The Squeeze on Pensions?


The BBC reports on the squeeze on pensions:

The Conservative Party has outlined plans to raise the state pension age for men to 66 from 2016 - eight years earlier than planned.

The pension age for women will also rise to 66 by 2020 under Tory proposals - something the party says is needed to help reduce the UK's national debt.

The Labour government has already committed to raising the pension age for men gradually from 65 to 68 between 2024 to 2046. For women it will rise from 60 to 65 over ten years from 2010.

So why do the two parties want the pension age to go up?

Currently, there are more than 12m pensioners in the UK - with many more women than men in retirement.

The move by politicians to raise the state pension age comes not only amid difficult financial conditions, but also as the UK population ages, putting increased pressure on government resources.

Graph showing the ageing UK population

However, the UK is not alone. The world's population is also growing older and many other countries are facing similar problems.

Graph shpwing the ageing global population

The ageing UK population means there will be many more pensioners to support. In 2001, the government's Actuary Department calculated there were 3.32 people of working age to support every state pensioner.

By 2060, it says the ratio will have fallen to 2.44 people of working age for every one state pensioner. In other words, there will be fewer working people contributing towards the system that finances the state pension.

Both the Conservatives and Labour have proposed raising the state pension age, taking into account people's longer lives.

This means the amount of time spent in retirement, as well as government expenditure, will be reduced.

Graph showing the amount of time spent in retirement

Meanwhile, the value of state pensions has declined since the link with average earnings was cut by Margaret Thatcher's Conservative government in 1980.

Graph showing value of pension

Although a top-up benefit or pension credit has been introduced to ensure no pensioner has to live on less than £130 a week, Labour has legislated to bring back the link with average earnings by 2015 at the latest - a plan supported by the Tories.

You can find out more about pension credit on the Directgov site.

There are concerns that the new measures to raise the retirement age in the U.K. will hit women harder. But longevity risk is a major concern of many governments and private firms grappling with mounting pension liabilities. Citing research from Hewitt Associates, Reuters reports that UK pension schemes are likely to insure over 5 billion pounds of liabilities linked to rising life expectancy in 2010:

Matt Wilmington, global risk management specialist at Hewitt Associates, told Reuters the higher costs associated with the risk of retirees living longer had become a key issue to both trustees and sponsoring companies.

"Hewitt believes the longevity swap market will see a minimum of six deals over the next year, with a total value of over 5 billion pounds," he said.

"Once the Babcock deal was announced, we saw quite a flurry on interest from clients," Wilmington said.

In May, pension consultants said a longevity swap deal struck by engineering group Babcock International's (BAB.L) pension schemes to hedge 500 million pounds would open the door to more such deals.

Through longevity swaps, trustees pay a bank or some other counterparty to take on some of the risk over a defined period.

Wilmington said some of the new longevity swaps were at an "advanced stage" and he expected the bulk to be announced in the first quarter of next year. Hewitt is advising on some of those deals.

Around a third of FTSE 100 companies have already raised the age at which they assume their retirees will die, a move that will increase their pension liabilities.

--- Input material ---
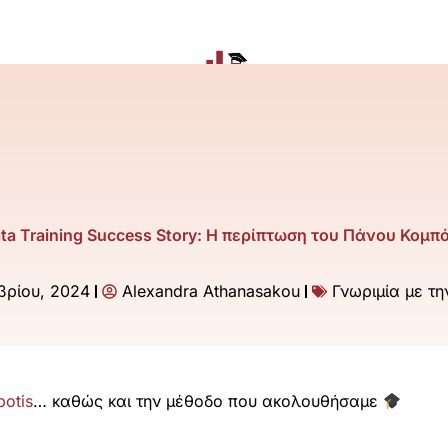
ta Training Success Story: Η περίπτωση του Πάνου Κομπ
βρίου, 2024
Alexandra Athanasakou
Γνωριμία με τη
potis
… καθώς και την μέθοδο που ακολουθήσαμε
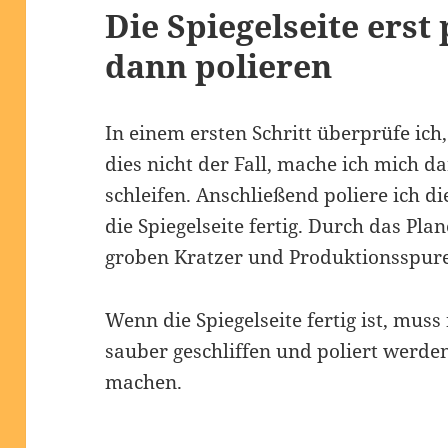
Die Spiegelseite erst
dann polieren
In einem ersten Schritt überprüfe ich, 
dies nicht der Fall, mache ich mich da
schleifen. Anschließend poliere ich di
die Spiegelseite fertig. Durch das Pla
groben Kratzer und Produktionsspur
Wenn die Spiegelseite fertig ist, mus
sauber geschliffen und poliert werde
machen.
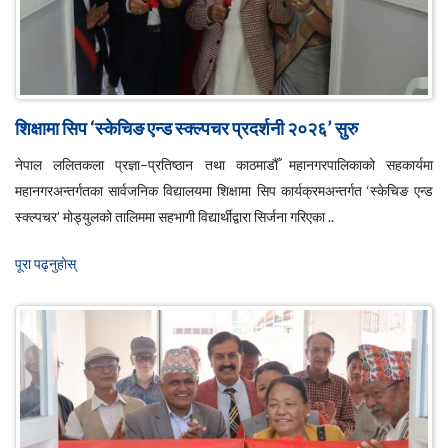
शिक्षामा सिप ‘स्केचिङ एन्ड स्क्ल्पचर प्रदर्शनी २०२६’ सुरु
नेपाल ललितकला प्रज्ञा–प्रतिष्ठान तथा काठमाडौँ महानगरपालिकाको सहकार्यमा
महानगरअन्तर्गतका सार्वजनिक विद्यालयमा शिक्षामा सिप कार्यक्रमअन्तर्गत ‘स्केचिङ एन्ड
स्क्ल्पचर’ मोड्युलको तालिममा सहभागी विद्यार्थीद्वारा सिर्जना गरिएका ..
पूरा पढ्नुहाेस्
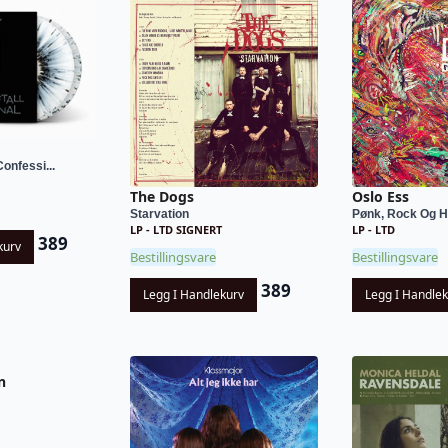
onfessi...
The Dogs
Oslo Ess
Starvation
Pønk, Rock Og Ha
LP - LTD SIGNERT
LP - LTD
389
kurv
Bestillingsvare
Bestillingsvare
389
Legg I Handlekurv
Legg I Handle
n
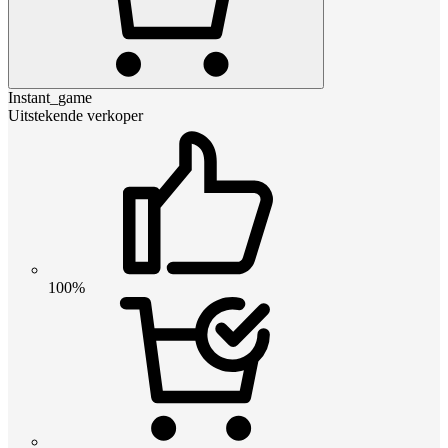
Instant_game
Uitstekende verkoper
100%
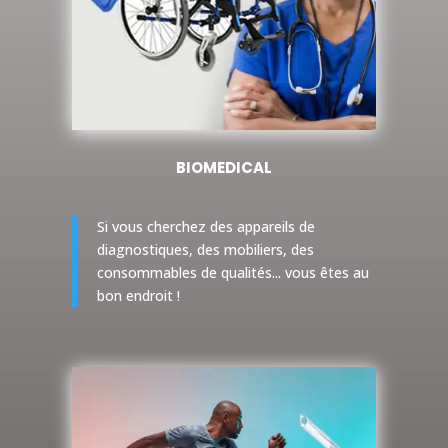
BIOMEDICAL
Si vous cherchez des appareils de
diagnostiques, des mobiliers, des
consommables de qualités... vous êtes au
bon endroit !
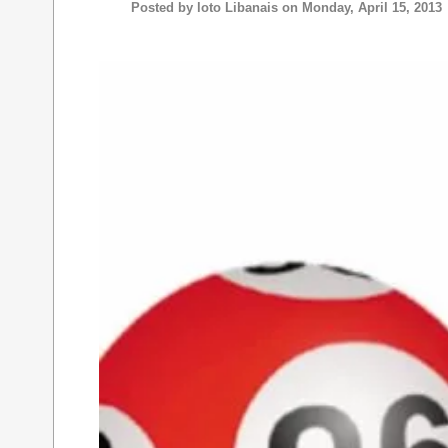
Posted by
loto Libanais
on Monday, April 15, 2013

--- Requirement A ---
List every line in the rows that contains the word "Spiegelseite".
--- Requirement B ---
Write the next part of the pensions text, picking up after its last sentence.

--- Exercise result A ---
Die Spiegelseite erst
die Spiegelseite fertig. Durch das Pla
Wenn die Spiegelseite fertig ist, mus

--- Exercise result B ---
On September 30, the FTSE 100 pension liabilities stood at 444 billion pounds, against 366 billion pounds of assets.

I am not so sure that "longevity swaps" are going to be the answer to the world's pension deficits. In fact, if they become very popular, I am concerned that they will be the source of yet another systemic crisis.

Pension woes are not only a U.K. problem. David Cho of the Washington Post writes Steep Losses Pose Crisis for Pensions (hat tip to Diane Urquhart):

The financial crisis has blown a hole in the rosy forecasts of pension funds that cover teachers, police officers and other government employees, casting into doubt as never before whether these public systems will be able to keep their promises to future generations of retirees.

The upheaval on Wall Street has deluged public pension systems with losses that government officials and consultants increasingly say are insurmountable unless pension managers fundamentally rethink how they pay out benefits or make money or both.

Within 15 years, public systems on average will have less half the money they need to pay pension benefits, according to an analysis by Pricewaterhouse Coopers. Other analysts say funding levels could hit that low within a decade.

After losing about $1 trillion in the markets, state and local governments are facing a devil's choice: Either slash retirement benefits or pursue high-return investments that come with high risk.

The urgent need for outsize returns by these vast public pension funds, which must hit high investment targets year after year to keep pace with rising retirement costs, is in turn fueling a renewed appetite for risk on Wall Street.

Before the crisis, many public pension funds had experimented with risky trading techniques or committed more of their money to hedge funds and other nontraditional firms, which in turn invested some of it in complex mortgage securities. When these melted down, pension funds got burned.

Now, facing an even bigger funding gap, some systems are investing in the same securities, betting that a rebound in their value will generate huge returns.

"The amount that needs to be made up is enormous," said Peter Austin, executive director of BNY Mellon Pension Services. "Frankly, they are forced to continue their allocation in these high-return asset classes because that's their only hope."

Some pension experts say the funding gap has become so great that no investment strategy can close it and that taxpayers will have to cover the massive bill.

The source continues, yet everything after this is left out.